ENTRIES SHOWN Block Start

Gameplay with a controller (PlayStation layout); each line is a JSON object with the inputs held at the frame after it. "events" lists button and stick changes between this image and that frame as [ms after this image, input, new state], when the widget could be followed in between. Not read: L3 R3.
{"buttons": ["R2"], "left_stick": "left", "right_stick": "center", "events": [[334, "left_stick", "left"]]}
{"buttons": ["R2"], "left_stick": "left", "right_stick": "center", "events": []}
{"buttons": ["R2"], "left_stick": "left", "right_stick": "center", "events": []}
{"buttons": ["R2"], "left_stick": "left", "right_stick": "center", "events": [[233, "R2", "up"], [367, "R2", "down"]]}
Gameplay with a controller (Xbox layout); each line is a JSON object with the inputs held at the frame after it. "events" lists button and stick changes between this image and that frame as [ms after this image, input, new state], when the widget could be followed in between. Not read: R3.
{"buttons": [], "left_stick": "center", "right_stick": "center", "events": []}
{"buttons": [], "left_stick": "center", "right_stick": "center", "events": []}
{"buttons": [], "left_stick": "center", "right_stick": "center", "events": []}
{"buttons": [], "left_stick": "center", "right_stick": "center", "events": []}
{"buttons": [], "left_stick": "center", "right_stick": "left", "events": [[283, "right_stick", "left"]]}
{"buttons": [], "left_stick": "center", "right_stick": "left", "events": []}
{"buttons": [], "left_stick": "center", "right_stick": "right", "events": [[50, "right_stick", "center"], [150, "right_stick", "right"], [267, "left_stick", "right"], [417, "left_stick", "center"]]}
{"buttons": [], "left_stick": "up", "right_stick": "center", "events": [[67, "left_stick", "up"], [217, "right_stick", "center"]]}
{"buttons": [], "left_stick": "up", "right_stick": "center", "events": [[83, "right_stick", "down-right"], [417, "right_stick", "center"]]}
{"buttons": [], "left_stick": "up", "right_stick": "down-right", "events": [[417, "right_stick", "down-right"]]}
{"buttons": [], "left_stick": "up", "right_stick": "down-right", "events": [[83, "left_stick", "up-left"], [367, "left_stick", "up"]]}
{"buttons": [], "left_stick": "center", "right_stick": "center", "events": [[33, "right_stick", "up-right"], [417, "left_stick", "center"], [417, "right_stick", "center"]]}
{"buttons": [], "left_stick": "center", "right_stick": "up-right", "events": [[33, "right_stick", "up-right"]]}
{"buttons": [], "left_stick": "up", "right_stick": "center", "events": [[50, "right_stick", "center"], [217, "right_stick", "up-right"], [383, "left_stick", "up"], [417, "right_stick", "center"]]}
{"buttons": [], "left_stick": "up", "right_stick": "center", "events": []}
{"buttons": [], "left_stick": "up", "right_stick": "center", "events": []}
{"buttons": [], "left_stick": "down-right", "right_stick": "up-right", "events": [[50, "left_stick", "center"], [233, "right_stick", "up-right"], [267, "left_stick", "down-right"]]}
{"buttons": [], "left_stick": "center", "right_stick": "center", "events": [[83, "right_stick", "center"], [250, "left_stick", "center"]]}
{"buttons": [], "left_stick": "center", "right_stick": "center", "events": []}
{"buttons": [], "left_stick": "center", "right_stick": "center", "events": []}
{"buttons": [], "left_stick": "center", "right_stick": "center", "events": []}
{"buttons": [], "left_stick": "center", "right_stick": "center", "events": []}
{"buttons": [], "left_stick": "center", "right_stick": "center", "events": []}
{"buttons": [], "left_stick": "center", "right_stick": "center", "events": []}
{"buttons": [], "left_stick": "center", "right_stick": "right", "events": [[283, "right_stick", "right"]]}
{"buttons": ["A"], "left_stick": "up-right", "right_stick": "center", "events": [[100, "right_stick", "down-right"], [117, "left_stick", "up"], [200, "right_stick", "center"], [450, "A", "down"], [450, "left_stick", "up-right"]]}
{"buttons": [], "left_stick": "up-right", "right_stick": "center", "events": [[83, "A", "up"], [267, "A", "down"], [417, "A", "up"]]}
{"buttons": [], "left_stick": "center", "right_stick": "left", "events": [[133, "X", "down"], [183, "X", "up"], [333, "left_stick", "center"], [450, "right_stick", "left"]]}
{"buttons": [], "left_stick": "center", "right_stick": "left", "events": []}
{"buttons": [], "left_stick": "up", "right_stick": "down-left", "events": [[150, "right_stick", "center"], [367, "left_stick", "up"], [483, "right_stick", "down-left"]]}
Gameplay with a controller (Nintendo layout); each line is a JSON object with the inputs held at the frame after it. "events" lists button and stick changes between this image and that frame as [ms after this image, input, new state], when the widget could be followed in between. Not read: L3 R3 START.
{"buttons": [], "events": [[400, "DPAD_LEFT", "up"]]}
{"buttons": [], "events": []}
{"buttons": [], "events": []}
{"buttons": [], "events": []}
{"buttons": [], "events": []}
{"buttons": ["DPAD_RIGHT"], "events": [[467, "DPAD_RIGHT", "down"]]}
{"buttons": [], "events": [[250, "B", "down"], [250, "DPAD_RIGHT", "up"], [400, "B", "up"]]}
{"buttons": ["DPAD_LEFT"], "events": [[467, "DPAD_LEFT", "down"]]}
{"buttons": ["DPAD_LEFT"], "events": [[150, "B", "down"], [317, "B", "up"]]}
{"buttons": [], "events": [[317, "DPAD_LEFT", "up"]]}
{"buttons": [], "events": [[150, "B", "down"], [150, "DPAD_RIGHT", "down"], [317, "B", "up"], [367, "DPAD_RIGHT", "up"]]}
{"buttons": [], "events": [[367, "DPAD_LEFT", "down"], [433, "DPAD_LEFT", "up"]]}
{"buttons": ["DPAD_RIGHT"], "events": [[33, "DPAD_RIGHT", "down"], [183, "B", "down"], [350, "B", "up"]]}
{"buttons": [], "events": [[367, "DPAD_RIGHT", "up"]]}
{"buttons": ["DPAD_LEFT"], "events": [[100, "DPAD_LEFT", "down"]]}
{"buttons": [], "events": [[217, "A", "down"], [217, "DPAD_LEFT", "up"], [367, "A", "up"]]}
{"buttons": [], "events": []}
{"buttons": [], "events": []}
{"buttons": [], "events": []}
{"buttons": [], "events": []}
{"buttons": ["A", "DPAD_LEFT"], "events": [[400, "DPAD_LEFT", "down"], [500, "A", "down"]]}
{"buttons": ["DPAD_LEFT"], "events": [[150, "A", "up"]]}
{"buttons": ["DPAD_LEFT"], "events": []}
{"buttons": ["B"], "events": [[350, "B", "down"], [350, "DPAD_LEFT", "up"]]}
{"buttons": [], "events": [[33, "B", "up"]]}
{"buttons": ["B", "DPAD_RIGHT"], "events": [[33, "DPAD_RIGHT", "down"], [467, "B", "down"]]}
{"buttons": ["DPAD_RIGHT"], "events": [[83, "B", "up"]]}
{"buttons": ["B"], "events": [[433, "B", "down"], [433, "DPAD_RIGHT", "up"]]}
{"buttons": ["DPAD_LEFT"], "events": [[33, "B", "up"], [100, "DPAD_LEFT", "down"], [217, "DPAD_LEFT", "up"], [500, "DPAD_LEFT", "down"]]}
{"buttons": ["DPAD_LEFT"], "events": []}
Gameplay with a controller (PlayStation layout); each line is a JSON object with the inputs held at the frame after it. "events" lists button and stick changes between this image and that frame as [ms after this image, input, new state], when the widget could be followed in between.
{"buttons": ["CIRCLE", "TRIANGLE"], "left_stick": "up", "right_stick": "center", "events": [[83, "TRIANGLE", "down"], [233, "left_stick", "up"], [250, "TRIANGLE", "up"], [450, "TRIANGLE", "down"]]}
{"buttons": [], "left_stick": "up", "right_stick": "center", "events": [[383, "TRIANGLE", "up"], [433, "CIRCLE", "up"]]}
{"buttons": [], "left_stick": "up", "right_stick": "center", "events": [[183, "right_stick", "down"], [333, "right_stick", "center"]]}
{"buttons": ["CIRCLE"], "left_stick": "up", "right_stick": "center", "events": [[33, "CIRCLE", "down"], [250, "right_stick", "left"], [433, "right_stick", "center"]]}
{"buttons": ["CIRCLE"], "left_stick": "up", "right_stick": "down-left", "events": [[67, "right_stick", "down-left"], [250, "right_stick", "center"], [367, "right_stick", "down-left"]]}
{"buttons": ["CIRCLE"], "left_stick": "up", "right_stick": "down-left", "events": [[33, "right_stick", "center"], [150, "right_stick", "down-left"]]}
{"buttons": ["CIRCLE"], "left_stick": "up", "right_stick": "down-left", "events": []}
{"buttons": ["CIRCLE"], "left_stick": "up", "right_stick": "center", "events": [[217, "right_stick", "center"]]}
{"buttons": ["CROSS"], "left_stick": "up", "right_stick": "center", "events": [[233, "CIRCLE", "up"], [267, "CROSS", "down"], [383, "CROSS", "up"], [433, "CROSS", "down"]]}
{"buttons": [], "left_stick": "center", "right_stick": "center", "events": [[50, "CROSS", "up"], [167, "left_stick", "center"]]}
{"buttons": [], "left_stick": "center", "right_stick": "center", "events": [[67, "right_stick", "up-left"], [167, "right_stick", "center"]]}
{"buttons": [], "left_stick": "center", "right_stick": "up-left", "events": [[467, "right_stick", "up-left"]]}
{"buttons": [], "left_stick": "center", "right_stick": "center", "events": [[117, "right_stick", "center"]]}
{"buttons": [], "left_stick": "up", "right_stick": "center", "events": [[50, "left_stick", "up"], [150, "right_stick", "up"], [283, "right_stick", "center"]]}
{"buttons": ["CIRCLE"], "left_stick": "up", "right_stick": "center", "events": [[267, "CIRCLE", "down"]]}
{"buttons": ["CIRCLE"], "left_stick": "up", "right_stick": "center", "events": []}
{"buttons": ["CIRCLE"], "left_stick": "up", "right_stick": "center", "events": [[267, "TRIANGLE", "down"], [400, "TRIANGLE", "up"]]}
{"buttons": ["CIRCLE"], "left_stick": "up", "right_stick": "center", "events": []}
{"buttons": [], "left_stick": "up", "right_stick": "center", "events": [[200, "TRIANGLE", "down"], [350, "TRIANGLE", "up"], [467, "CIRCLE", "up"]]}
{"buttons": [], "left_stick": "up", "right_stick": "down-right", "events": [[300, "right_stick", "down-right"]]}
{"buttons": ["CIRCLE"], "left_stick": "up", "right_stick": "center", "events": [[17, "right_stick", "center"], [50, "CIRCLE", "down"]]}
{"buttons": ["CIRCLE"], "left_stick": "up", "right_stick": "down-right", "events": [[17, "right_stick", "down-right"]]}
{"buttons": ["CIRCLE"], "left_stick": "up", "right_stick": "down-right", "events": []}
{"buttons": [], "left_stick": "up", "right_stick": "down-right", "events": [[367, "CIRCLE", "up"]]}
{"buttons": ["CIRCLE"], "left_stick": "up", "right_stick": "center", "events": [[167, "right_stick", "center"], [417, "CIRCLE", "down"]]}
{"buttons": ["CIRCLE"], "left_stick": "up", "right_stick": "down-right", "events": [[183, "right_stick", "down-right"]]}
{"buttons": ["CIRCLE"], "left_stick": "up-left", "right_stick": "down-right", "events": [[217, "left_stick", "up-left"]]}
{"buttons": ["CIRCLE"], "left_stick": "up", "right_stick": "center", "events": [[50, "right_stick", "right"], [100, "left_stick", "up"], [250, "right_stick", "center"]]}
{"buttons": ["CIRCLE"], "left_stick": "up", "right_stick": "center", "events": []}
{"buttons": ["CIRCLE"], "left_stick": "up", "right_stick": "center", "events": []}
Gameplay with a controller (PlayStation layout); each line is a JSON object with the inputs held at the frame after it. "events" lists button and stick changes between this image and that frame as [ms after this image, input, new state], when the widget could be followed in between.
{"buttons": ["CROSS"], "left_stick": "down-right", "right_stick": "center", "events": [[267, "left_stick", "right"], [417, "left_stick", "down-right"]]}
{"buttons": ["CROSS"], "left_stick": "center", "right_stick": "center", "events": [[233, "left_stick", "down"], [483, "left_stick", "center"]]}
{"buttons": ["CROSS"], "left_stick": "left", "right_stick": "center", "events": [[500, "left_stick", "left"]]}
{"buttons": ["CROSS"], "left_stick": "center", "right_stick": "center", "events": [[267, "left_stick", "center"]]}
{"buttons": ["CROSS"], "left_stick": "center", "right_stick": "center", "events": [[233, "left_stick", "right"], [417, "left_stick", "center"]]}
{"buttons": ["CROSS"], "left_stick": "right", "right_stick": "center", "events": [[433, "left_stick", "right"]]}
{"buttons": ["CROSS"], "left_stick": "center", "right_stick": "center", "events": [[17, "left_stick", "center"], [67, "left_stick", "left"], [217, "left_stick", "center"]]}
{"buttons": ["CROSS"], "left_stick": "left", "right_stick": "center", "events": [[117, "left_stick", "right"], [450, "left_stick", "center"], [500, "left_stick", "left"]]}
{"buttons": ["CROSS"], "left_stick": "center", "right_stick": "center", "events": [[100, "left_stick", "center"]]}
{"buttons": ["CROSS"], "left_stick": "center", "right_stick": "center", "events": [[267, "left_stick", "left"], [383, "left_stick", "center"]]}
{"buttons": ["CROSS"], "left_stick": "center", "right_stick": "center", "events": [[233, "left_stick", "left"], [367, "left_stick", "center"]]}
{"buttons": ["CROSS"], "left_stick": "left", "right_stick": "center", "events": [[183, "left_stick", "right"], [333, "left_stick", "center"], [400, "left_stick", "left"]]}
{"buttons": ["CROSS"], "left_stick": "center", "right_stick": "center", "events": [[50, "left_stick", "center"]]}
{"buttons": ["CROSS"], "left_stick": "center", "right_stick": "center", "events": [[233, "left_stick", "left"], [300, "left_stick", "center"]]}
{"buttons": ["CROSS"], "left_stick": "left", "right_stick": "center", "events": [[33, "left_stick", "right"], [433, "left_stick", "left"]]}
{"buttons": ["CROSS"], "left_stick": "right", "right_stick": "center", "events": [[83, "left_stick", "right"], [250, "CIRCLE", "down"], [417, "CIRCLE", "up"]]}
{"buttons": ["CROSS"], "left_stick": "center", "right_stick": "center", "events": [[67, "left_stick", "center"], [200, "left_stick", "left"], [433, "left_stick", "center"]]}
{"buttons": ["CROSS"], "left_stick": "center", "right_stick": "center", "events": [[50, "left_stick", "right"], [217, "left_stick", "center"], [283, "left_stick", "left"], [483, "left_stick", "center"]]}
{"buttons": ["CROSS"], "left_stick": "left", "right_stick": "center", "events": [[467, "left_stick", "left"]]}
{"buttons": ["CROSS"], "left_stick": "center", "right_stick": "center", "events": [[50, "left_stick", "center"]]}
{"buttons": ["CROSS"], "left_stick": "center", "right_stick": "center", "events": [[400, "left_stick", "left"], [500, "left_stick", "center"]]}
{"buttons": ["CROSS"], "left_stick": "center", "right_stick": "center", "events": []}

ENTRIES SHOWN Block End

GOAL OF THE EXERCISE
The answer should be one number: how many lines in the listing above contain "TRIANGLE".

SOLUTION TO THIS EXERCISE
4